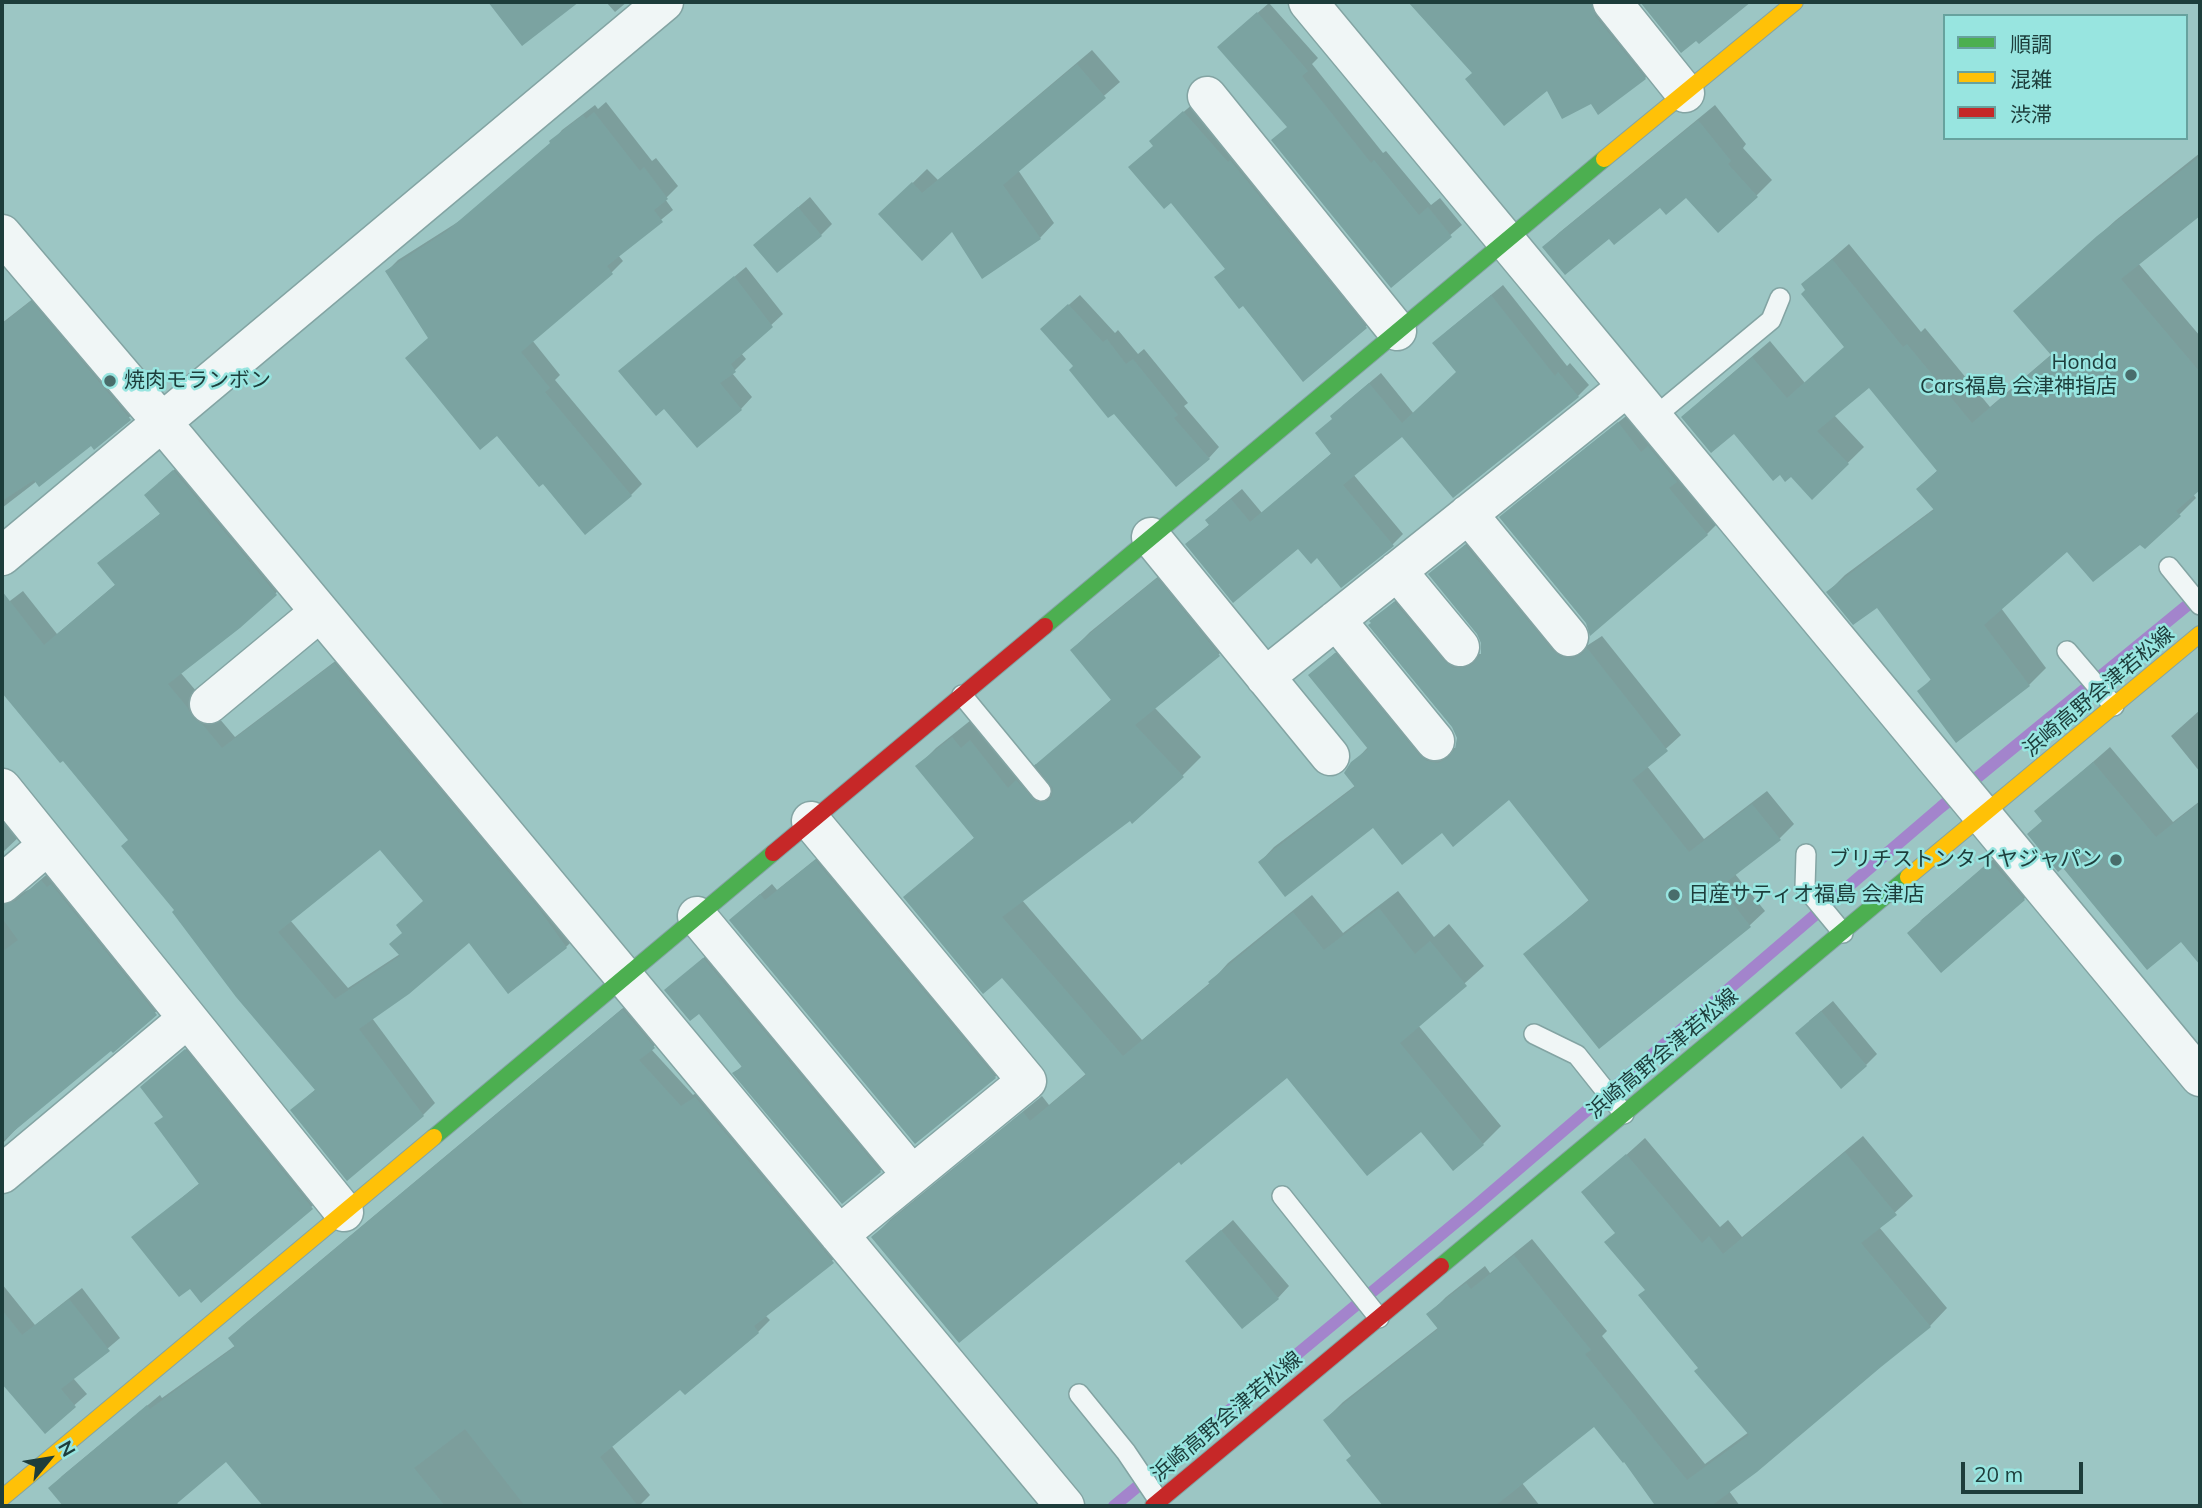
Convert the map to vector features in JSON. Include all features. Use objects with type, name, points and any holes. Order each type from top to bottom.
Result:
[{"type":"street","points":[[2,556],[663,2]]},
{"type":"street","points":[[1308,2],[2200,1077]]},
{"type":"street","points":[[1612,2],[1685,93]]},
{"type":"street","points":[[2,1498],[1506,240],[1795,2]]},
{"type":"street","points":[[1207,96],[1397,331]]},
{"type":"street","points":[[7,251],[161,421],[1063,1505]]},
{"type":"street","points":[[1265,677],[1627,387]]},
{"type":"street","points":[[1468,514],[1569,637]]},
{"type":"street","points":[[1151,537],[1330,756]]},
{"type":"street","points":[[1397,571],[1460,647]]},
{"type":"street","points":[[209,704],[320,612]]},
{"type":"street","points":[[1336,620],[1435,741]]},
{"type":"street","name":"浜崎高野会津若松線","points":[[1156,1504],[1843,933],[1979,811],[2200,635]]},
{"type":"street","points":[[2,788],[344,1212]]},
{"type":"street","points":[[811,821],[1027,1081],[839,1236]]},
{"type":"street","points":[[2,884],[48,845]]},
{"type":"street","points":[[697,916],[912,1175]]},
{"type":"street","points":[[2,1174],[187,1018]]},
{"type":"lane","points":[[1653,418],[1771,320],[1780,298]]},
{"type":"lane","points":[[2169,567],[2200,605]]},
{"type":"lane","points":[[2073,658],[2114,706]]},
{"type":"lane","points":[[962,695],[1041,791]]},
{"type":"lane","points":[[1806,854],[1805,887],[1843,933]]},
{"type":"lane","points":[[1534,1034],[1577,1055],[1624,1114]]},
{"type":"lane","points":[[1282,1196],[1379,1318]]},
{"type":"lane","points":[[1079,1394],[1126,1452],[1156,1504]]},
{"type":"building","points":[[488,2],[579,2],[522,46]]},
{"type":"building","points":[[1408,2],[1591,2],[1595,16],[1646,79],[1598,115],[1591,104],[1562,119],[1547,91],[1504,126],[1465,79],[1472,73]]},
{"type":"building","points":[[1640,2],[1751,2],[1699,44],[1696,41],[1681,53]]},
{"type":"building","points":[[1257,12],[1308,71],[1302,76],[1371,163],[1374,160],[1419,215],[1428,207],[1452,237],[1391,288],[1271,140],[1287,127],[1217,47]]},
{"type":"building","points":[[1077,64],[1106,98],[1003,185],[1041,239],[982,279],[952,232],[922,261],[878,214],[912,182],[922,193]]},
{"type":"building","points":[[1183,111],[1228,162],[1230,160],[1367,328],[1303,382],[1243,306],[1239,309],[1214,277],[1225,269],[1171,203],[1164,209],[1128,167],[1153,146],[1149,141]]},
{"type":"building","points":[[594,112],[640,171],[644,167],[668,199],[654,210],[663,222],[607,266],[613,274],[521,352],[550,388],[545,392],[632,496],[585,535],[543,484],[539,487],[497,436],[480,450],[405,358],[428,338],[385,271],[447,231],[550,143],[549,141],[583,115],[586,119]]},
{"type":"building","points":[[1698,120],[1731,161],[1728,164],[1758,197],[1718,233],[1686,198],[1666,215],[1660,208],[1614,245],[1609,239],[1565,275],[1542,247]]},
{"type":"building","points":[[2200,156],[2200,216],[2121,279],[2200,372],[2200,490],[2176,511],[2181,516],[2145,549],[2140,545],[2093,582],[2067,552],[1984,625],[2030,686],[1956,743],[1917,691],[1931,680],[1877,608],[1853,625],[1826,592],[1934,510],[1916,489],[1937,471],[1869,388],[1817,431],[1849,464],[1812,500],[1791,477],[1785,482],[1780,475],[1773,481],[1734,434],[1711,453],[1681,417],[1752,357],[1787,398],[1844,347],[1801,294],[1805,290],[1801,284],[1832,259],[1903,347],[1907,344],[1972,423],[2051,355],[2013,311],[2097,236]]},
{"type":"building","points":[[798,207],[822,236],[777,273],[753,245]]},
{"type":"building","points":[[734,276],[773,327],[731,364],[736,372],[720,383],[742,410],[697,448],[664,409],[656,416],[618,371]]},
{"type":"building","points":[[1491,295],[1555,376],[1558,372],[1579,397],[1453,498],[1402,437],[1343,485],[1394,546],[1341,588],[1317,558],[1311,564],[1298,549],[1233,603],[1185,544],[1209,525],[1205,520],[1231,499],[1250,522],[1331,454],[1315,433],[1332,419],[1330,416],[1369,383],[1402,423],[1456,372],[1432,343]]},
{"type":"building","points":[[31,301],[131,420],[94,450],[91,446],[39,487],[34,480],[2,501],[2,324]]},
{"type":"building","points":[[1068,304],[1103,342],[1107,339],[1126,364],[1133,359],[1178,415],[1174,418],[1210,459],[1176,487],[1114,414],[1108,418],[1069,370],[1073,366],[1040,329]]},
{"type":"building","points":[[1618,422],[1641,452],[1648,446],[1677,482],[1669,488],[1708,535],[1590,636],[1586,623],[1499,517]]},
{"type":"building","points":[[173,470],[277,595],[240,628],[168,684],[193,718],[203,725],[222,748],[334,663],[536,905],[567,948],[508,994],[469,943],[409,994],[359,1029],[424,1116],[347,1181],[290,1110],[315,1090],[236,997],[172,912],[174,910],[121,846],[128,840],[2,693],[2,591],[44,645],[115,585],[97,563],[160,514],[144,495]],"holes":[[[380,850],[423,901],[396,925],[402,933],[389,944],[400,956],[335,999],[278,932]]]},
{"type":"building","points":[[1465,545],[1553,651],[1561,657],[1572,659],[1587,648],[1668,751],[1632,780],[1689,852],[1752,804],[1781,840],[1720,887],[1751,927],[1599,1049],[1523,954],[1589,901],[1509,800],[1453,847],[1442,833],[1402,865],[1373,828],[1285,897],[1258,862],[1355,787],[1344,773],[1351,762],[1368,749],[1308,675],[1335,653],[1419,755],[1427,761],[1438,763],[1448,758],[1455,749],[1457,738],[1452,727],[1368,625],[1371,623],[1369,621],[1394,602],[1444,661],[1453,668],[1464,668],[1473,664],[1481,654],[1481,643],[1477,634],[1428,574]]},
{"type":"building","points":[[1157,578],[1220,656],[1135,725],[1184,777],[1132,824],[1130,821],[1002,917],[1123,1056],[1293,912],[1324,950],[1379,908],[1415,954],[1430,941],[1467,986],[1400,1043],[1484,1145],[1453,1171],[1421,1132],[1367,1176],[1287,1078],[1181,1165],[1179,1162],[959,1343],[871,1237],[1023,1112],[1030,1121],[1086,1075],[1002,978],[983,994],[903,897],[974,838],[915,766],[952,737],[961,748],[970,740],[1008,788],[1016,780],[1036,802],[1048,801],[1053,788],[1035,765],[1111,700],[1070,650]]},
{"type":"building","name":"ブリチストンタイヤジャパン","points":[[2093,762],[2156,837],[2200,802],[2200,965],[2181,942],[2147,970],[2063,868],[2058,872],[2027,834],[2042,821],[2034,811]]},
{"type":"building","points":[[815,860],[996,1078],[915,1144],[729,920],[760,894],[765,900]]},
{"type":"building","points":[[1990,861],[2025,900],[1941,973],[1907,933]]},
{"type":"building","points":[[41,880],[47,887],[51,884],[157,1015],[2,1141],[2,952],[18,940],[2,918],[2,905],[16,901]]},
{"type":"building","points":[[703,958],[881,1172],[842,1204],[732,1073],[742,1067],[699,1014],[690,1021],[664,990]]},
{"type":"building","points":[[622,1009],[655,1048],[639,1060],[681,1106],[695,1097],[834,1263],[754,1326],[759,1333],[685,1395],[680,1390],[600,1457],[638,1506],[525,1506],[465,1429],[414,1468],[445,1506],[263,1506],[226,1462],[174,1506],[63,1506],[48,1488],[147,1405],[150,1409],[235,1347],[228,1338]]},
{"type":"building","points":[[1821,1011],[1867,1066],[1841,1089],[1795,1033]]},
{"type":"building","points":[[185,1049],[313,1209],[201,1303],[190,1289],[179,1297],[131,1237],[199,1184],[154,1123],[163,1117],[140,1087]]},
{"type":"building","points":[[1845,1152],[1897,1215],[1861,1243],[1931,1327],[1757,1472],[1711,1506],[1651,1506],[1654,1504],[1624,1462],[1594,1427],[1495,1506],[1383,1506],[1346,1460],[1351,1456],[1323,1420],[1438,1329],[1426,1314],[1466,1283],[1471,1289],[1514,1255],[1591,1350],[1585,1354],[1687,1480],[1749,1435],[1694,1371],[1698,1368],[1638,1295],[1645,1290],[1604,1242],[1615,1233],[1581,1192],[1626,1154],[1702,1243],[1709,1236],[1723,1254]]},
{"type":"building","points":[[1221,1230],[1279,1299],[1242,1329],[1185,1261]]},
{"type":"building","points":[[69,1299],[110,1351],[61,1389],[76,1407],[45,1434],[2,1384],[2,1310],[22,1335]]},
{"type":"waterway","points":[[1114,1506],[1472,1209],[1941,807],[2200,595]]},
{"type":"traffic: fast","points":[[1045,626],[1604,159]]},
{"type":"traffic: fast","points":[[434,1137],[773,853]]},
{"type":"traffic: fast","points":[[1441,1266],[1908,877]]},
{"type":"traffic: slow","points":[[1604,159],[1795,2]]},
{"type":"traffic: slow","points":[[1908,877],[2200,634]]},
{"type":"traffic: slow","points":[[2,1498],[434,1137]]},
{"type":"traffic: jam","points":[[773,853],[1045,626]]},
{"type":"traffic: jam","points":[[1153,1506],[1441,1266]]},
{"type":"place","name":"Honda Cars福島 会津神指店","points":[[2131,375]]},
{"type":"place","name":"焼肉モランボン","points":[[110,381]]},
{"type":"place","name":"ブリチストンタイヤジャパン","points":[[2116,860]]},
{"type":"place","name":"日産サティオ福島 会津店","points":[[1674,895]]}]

= WHAT THIS TASK INVOLVES =
The response consists of the lines above that contain "lane".

= WRITTEN REPLY =
{"type":"lane","points":[[1653,418],[1771,320],[1780,298]]},
{"type":"lane","points":[[2169,567],[2200,605]]},
{"type":"lane","points":[[2073,658],[2114,706]]},
{"type":"lane","points":[[962,695],[1041,791]]},
{"type":"lane","points":[[1806,854],[1805,887],[1843,933]]},
{"type":"lane","points":[[1534,1034],[1577,1055],[1624,1114]]},
{"type":"lane","points":[[1282,1196],[1379,1318]]},
{"type":"lane","points":[[1079,1394],[1126,1452],[1156,1504]]},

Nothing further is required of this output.